CreditGauge reveals some stability in subprime auto finance & overall credit market

Chart courtesy of VantageScore.
While overall consumer credit balances remained largely stable, the March edition of CreditGauge from VantageScore offered deeper insight into the subprime credit tier and auto financing.
When looking only at subprime consumers — what VantageScore pegs as individuals with scores between 300 and 600 — analysts found that the number of newly opened accounts that reflects the percentage of consumers that had at least one account opened in the past month rose again in March to 1.3%. That’s up from 1.1%, which was the reading in January and February.
Through CreditGauge, VantageScore also offered a look at auto finance in the subprime credit tier for what analysts classified as the average balance and utilization rate and balance-to-loan ratio (BTL).

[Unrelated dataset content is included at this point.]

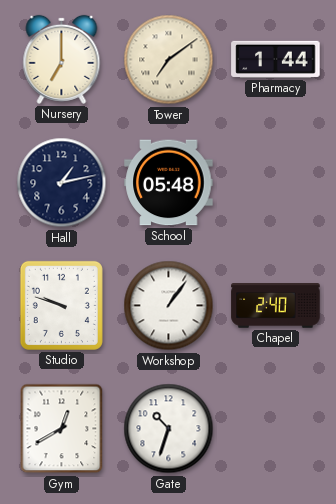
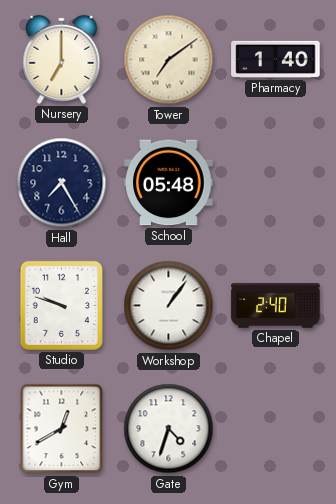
Pharmacy: 1:44 -> 1:40
Hall: 1:13 -> 7:25
Gate: 10:33 -> 4:33
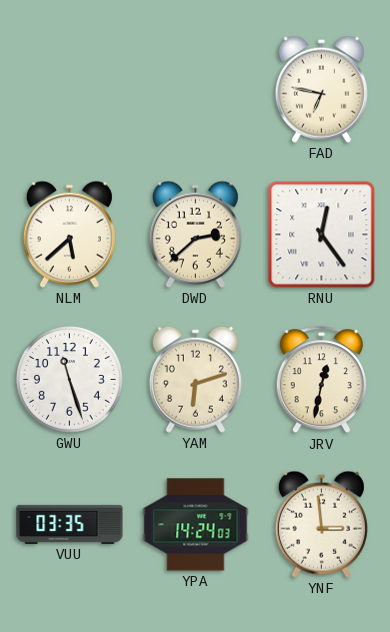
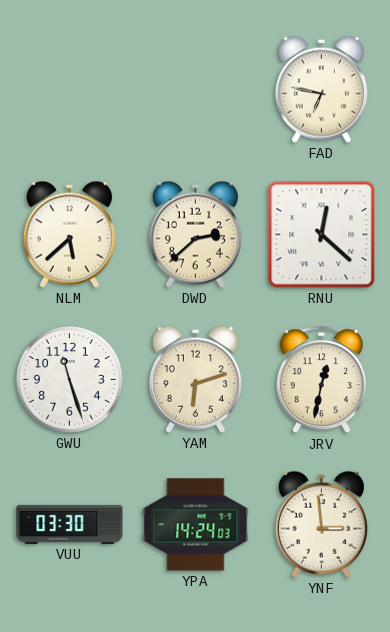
RNU: 12:24 -> 12:22
VUU: 03:35 -> 03:30
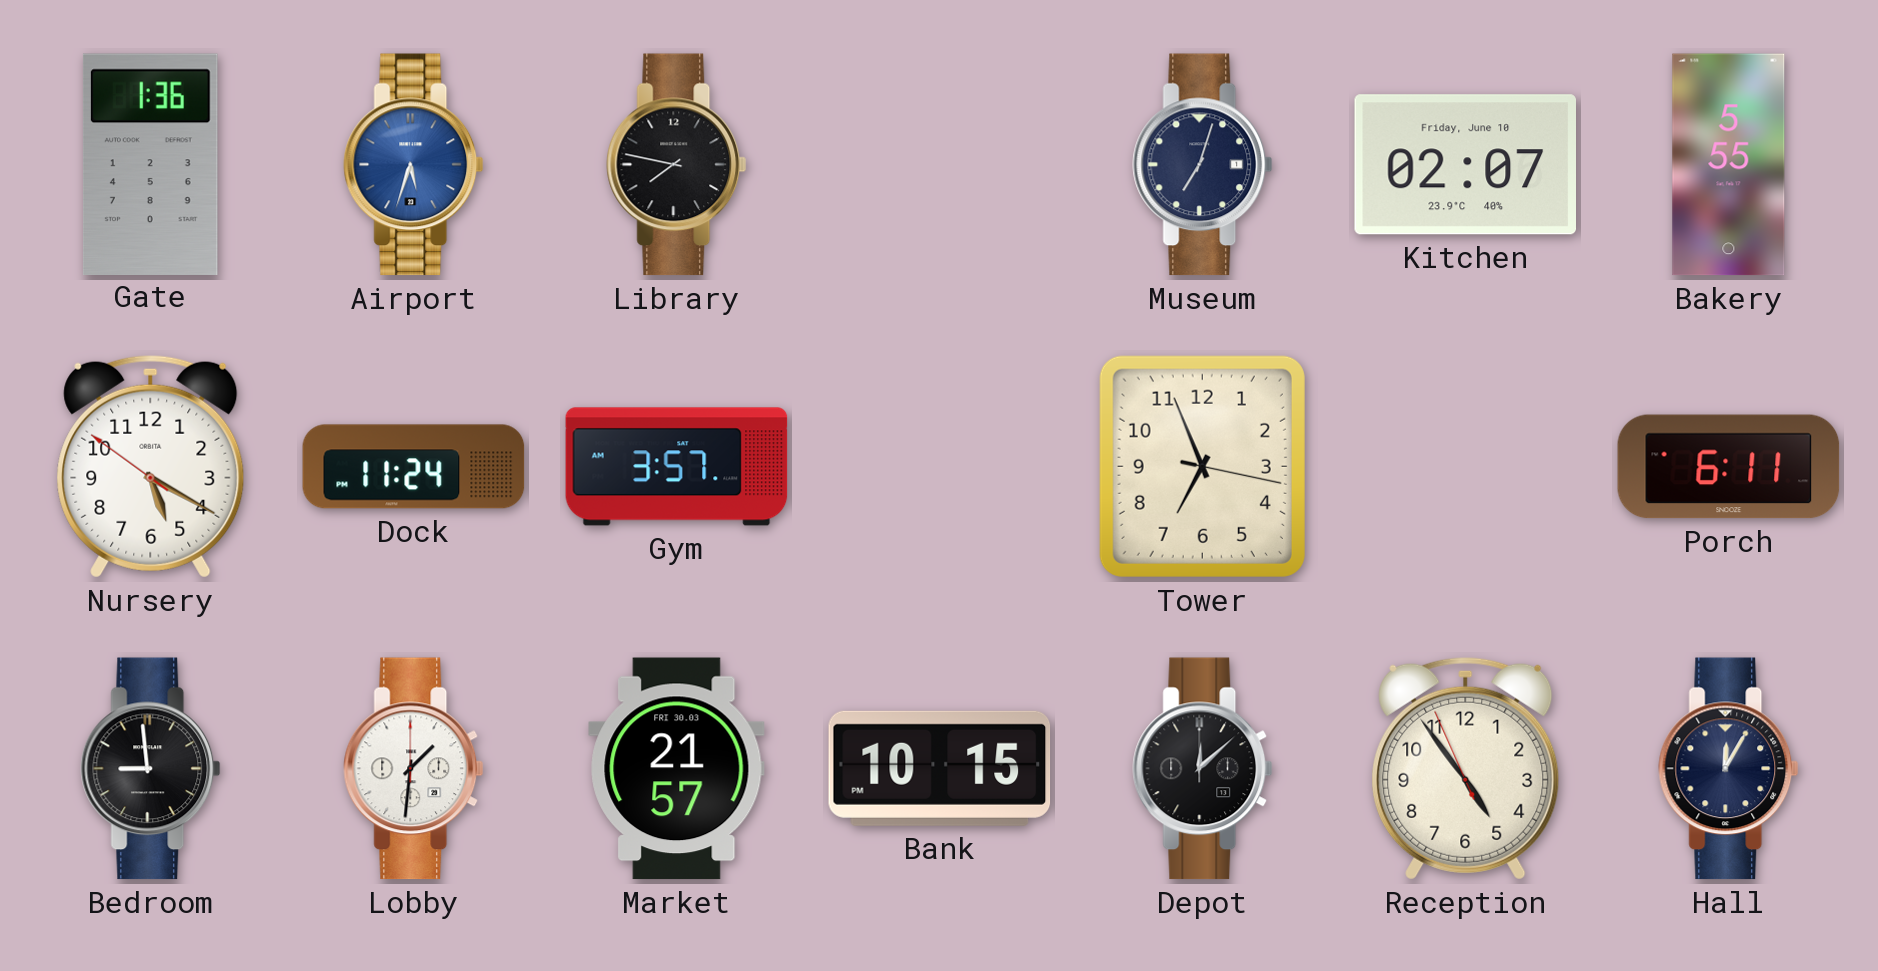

VantageScore explained these trends moved lower in March with the average balance dipping to $23,000 and the BTL ratio dropping to 71.6%. According to the data that goes back a year, the highest balance reading came in February at $23,100 and the BTL ratio peaked at 72.6% last June.
And when looking at delinquency, VantageScore’s data showed improvement in auto finance within subprime, with the rate of contracts 30 to 59 days delinquent dropping to 10.55% in March. That’s down from 13.32% in February and 14.38% in January.
Pulling back to the overall credit landscape, analysts indicated the average VantageScore credit score increased by one point to 702 from February to March, as the company said consumers demonstrated a disciplined and resilient use of credit despite significant financial market volatility
Analysts added that new credit originations for credit cards and personal loans slowed month-over-month as banks appeared to tighten their lending criteria in a pivot to a more cautious lending posture.
“The latest CreditGauge insights show an emerging dichotomy between stable Main Street consumer behavior and the intense volatility on Wall Street,” said Susan Fahy, executive vice president and chief digital officer at VantageScore.
“Consumers are slowly moderating their borrowing and focusing on bringing their accounts up to date as banks tighten new lending in March,” Fahy added in a news release.
CreditGauge also showed overall credit delinquencies in March declined month-over-month across all days past due (DPD) categories for the first time since last April.
Additionally, VantageScore said consumer credit utilization ratios declined for all credit products in March, suggesting that borrowers are paying down their balances more effectively.
“Consumers are increasingly maintaining credit-healthy financial practices, contributing to an increased average VantageScore score,” analysts added.